## Your goal
Every line in the listing below from the one with "Lists (Question 23)" through the one with "0 <= lists[i].length <= 500" is to be reproduced exactly, both ends included; leave out the rest.

## Dataset
□ □ □ □ □ □ □

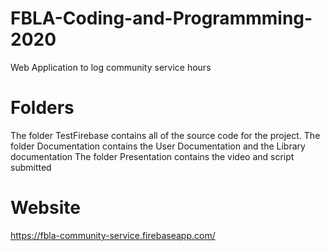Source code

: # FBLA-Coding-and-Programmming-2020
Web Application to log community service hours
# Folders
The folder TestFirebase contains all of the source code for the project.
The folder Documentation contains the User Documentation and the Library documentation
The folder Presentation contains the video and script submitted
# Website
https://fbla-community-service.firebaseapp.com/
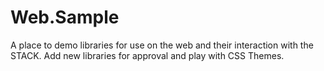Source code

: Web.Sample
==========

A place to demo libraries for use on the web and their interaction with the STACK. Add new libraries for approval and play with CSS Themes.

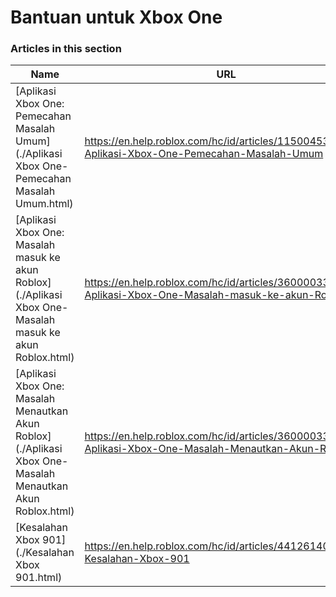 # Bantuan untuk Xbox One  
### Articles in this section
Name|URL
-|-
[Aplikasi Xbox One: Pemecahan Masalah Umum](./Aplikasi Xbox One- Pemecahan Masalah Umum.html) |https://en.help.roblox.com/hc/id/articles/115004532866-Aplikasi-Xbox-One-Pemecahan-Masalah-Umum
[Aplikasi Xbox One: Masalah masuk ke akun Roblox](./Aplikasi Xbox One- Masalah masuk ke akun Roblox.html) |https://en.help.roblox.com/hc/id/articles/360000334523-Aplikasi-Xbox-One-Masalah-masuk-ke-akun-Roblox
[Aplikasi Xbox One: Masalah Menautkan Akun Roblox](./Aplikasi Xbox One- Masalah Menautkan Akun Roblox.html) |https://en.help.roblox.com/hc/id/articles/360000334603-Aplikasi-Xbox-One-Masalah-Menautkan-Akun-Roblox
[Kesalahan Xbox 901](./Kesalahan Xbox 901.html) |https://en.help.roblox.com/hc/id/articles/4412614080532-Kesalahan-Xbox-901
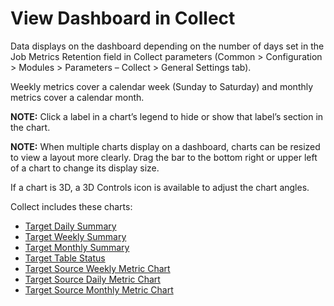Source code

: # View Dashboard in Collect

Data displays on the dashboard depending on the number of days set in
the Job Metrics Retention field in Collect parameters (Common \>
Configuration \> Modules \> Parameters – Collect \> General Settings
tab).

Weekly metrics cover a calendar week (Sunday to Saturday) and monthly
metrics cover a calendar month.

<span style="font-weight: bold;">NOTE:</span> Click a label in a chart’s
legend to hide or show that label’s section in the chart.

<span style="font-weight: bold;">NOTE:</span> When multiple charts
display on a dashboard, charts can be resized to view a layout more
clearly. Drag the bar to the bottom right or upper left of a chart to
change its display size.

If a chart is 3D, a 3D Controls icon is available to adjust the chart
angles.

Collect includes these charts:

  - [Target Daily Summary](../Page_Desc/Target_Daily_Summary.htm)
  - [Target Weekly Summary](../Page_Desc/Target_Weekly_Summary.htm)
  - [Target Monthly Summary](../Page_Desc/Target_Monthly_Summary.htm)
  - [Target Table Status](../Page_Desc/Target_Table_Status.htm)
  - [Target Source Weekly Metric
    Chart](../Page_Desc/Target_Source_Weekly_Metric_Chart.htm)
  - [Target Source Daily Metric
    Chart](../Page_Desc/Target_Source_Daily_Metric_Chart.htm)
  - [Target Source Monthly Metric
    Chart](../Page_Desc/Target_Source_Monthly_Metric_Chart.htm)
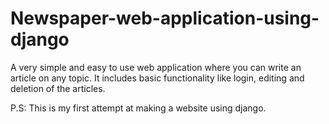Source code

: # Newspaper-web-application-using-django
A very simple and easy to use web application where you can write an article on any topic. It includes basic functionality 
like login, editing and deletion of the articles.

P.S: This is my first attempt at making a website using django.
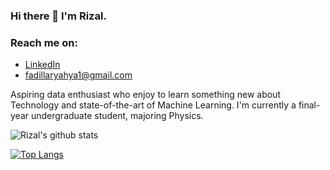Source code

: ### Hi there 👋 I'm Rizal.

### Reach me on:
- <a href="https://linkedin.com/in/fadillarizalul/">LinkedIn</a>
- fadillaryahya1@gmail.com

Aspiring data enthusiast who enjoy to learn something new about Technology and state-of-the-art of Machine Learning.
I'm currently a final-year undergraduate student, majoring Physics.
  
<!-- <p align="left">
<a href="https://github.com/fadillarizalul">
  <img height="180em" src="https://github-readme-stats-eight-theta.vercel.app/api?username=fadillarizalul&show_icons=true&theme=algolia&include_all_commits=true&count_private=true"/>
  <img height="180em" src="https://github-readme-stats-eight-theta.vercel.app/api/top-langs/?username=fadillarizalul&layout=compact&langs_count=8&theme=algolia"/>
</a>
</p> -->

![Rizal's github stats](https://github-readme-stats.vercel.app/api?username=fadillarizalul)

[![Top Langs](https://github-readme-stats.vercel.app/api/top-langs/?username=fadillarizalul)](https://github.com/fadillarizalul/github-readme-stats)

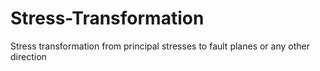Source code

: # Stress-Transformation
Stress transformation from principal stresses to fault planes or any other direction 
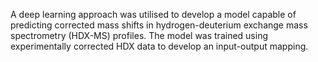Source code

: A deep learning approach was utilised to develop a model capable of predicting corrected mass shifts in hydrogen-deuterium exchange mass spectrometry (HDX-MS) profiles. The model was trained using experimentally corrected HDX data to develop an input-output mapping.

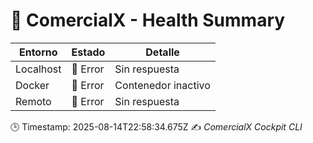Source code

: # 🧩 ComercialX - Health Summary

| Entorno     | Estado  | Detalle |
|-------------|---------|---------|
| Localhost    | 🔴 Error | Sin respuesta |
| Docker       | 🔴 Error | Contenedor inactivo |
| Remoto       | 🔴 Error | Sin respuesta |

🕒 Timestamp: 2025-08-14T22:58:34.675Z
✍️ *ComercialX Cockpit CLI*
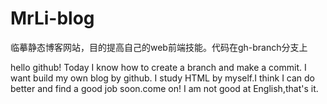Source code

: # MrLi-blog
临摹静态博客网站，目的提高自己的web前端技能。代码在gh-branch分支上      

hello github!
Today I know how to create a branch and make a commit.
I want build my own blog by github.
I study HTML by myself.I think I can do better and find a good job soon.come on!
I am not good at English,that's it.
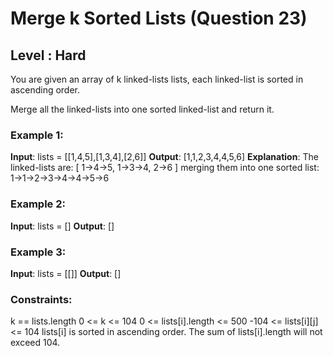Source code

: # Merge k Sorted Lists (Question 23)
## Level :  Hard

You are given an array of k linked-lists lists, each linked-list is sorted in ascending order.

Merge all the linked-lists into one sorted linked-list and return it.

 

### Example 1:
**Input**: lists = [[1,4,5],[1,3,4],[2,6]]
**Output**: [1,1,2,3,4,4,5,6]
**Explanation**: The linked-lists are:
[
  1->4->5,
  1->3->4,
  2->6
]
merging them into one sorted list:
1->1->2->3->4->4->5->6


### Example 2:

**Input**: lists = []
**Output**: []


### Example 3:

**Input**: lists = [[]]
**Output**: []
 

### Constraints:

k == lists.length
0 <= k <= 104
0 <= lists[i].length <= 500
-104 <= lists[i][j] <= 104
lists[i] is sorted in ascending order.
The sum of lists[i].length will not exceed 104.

□ □ □ □ □ □ □

## Solution to this task
: # Merge k Sorted Lists (Question 23)
## Level :  Hard

You are given an array of k linked-lists lists, each linked-list is sorted in ascending order.

Merge all the linked-lists into one sorted linked-list and return it.

 

### Example 1:
**Input**: lists = [[1,4,5],[1,3,4],[2,6]]
**Output**: [1,1,2,3,4,4,5,6]
**Explanation**: The linked-lists are:
[
  1->4->5,
  1->3->4,
  2->6
]
merging them into one sorted list:
1->1->2->3->4->4->5->6


### Example 2:

**Input**: lists = []
**Output**: []


### Example 3:

**Input**: lists = [[]]
**Output**: []
 

### Constraints:

k == lists.length
0 <= k <= 104
0 <= lists[i].length <= 500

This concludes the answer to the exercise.